Page segmentation data
====
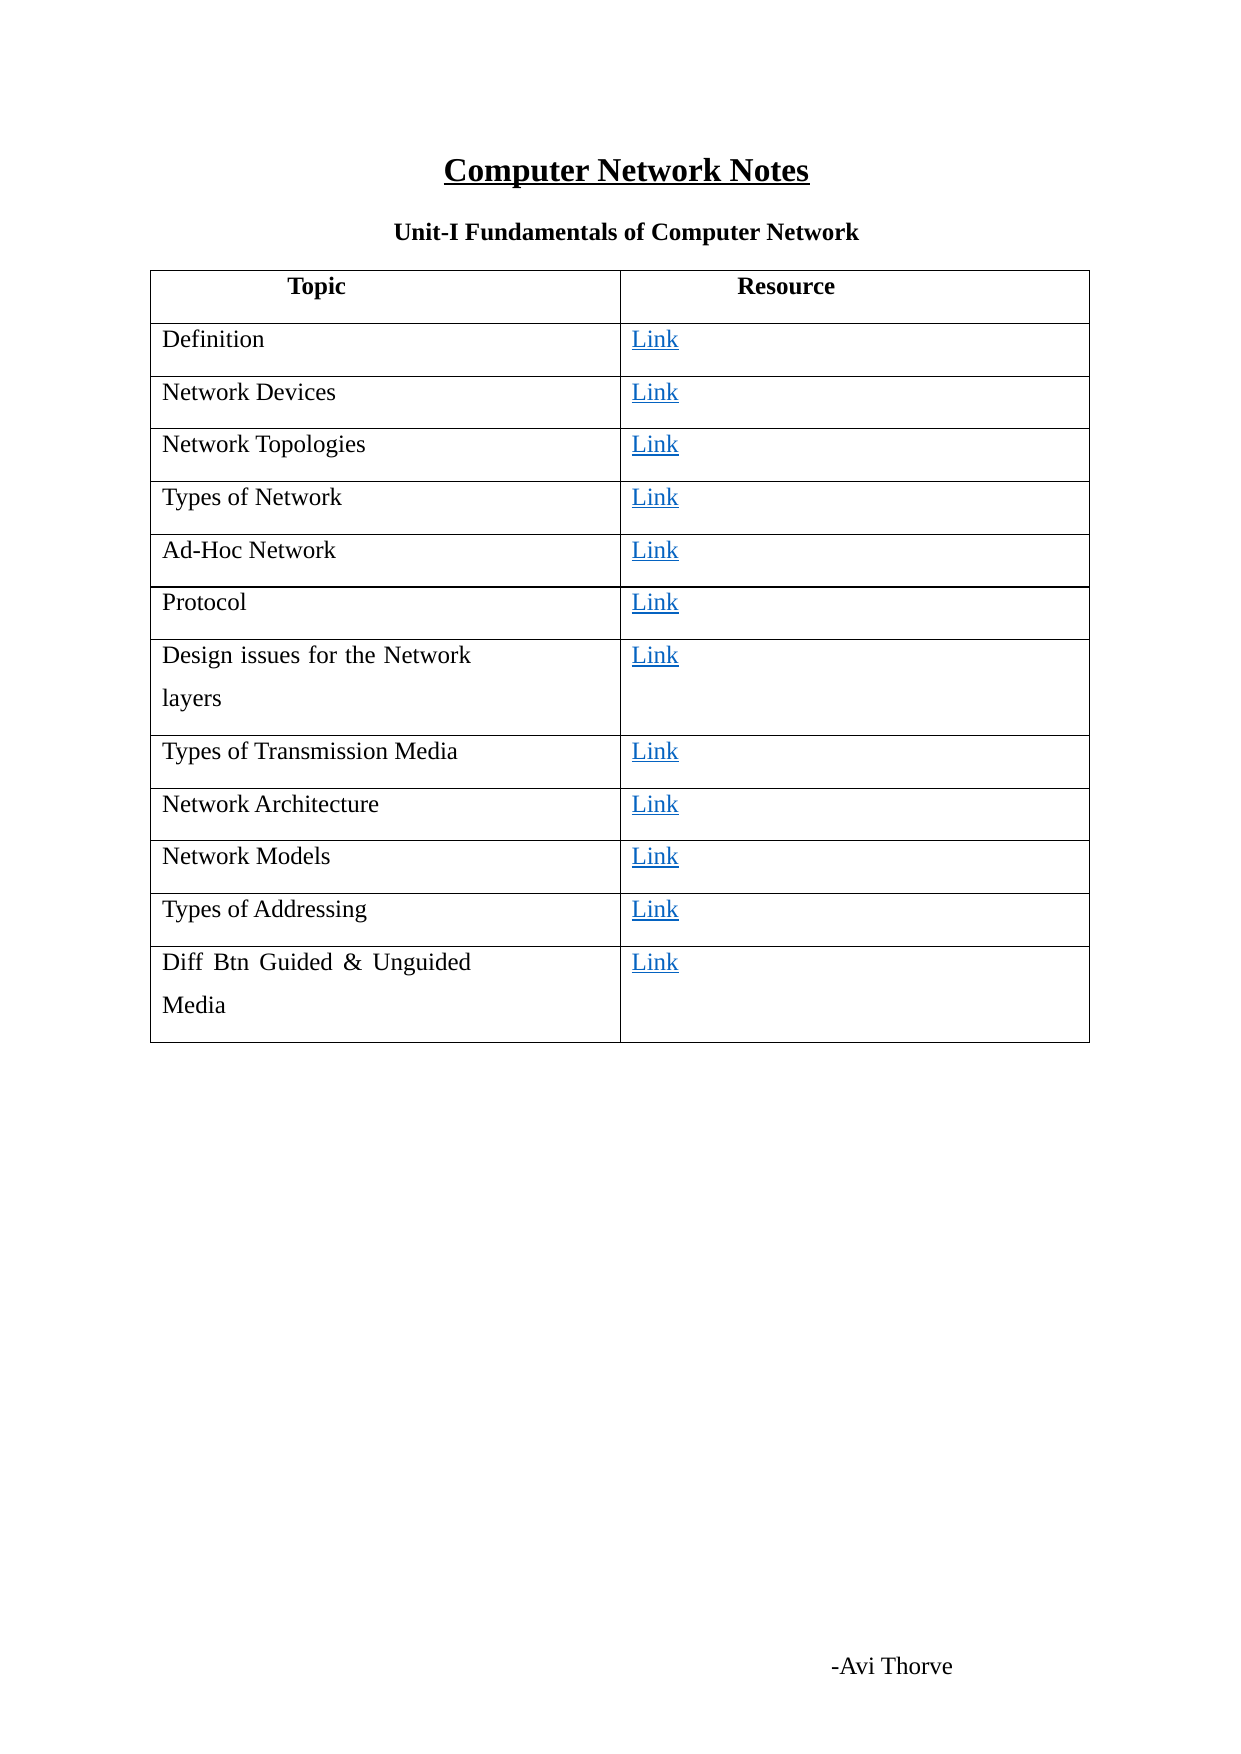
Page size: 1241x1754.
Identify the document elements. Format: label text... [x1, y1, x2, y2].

table_cell Ad-Hoc Network [151, 535, 620, 586]
table_cell Link [621, 947, 1089, 1042]
table_cell Protocol [151, 588, 620, 639]
table_cell Link [621, 535, 1089, 586]
table_cell Link [621, 482, 1089, 534]
text Computer Network Notes [300, 150, 953, 188]
table_cell Link [621, 429, 1089, 481]
table_header Topic [151, 271, 620, 323]
table_cell Link [621, 640, 1089, 735]
table_cell Link [621, 841, 1089, 893]
table_cell Types of Network [151, 482, 620, 534]
table_cell Definition [151, 324, 620, 376]
table_cell Link [621, 736, 1089, 788]
text Unit-I Fundamentals of Computer Network [300, 217, 953, 246]
table_cell Link [621, 894, 1089, 946]
table_cell Network Topologies [151, 429, 620, 481]
table_cell Network Models [151, 841, 620, 893]
table_cell Network Architecture [151, 789, 620, 840]
table_cell Link [621, 588, 1089, 639]
table_cell Link [621, 324, 1089, 376]
table_cell Link [621, 377, 1089, 428]
table_cell Types of Transmission Media [151, 736, 620, 788]
table_cell Diff Btn Guided & Unguided Media [151, 947, 620, 1042]
table_cell Network Devices [151, 377, 620, 428]
table_cell Types of Addressing [151, 894, 620, 946]
table_cell Design issues for the Network layers [151, 640, 620, 735]
table_cell Link [621, 789, 1089, 840]
table_header Resource [621, 271, 1089, 323]
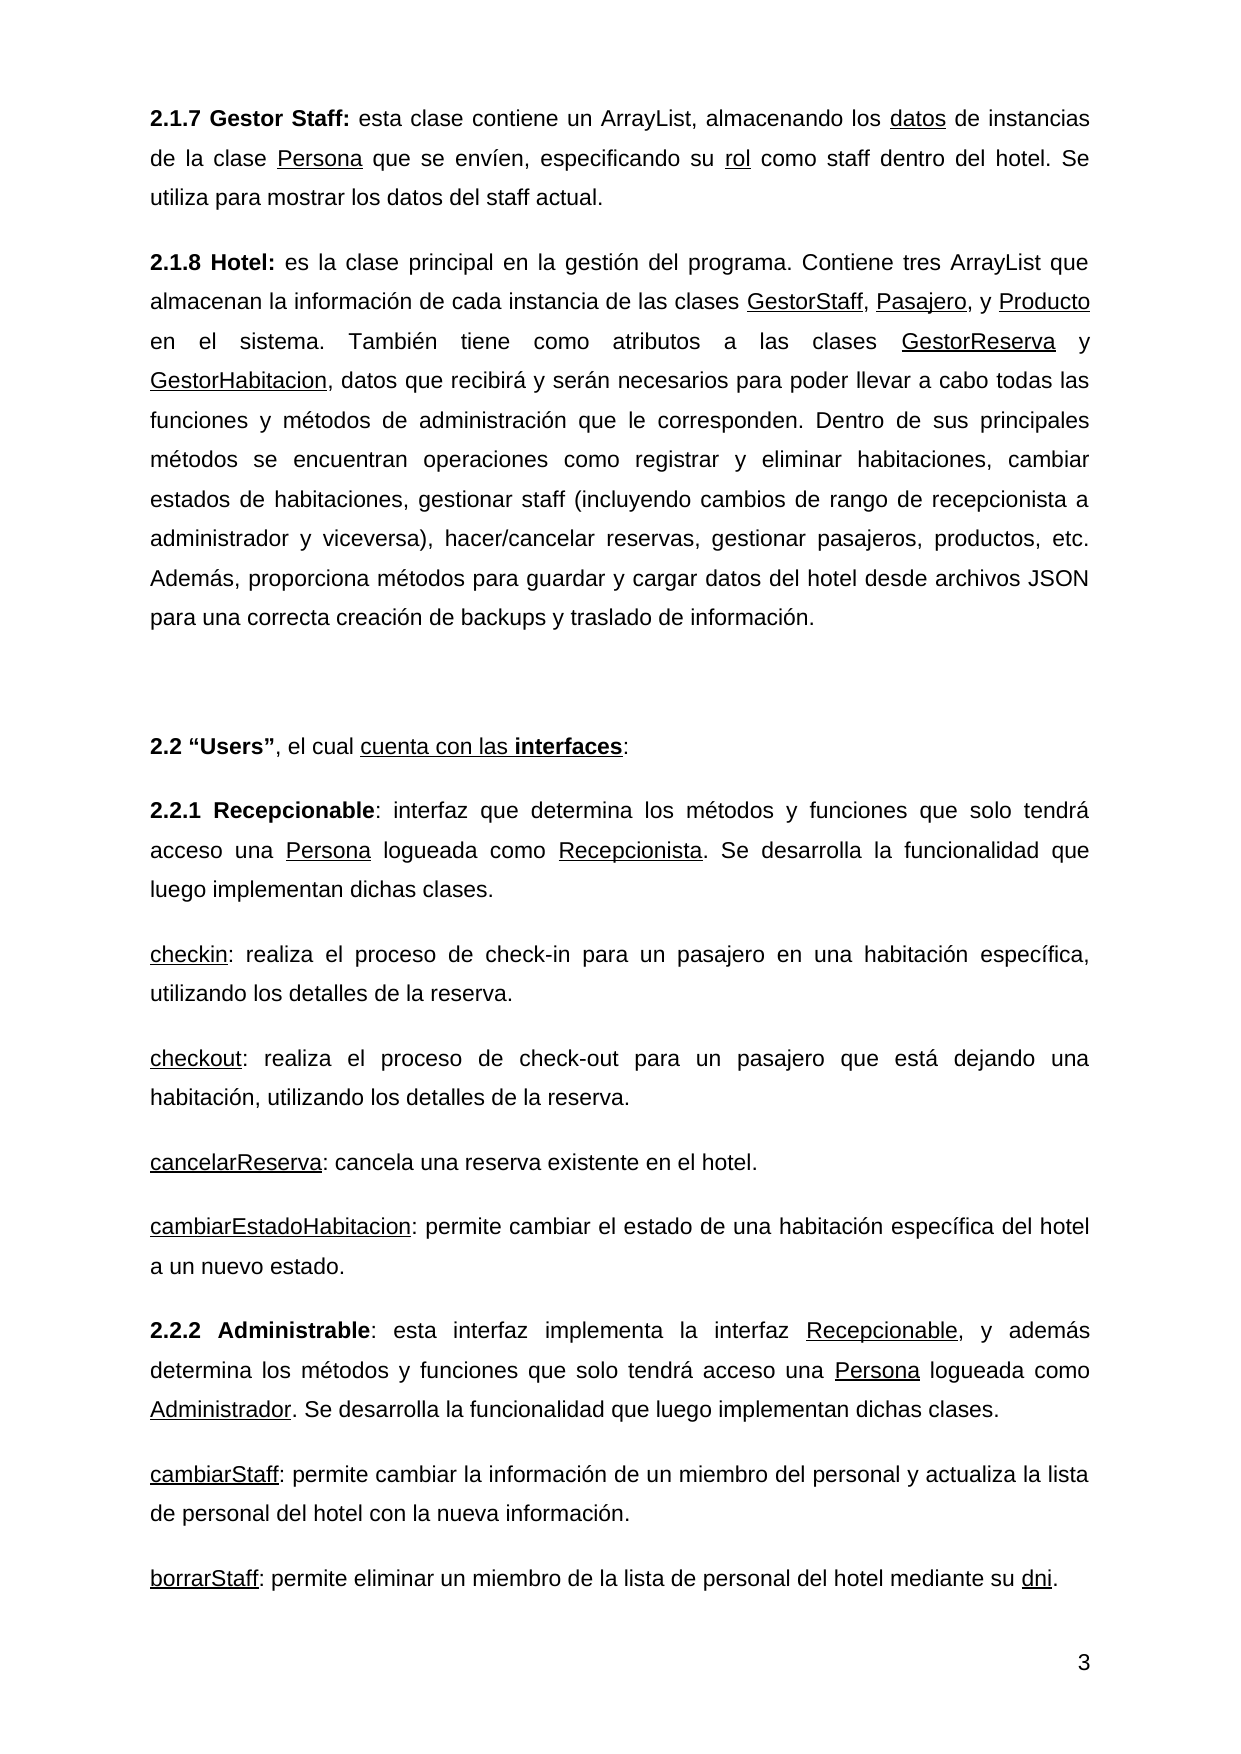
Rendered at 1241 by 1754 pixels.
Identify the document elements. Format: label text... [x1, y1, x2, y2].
====
ACTIVITY: Starting at the line that contains "Rendered at 1241 by 1754 pixels.", write out every line to the end of the entries, exactly as given.

YOUR RESPONSE:
Rendered at 1241 by 1754 pixels.
Identify the document elements. Format: label text... [x1, y1, x2, y2].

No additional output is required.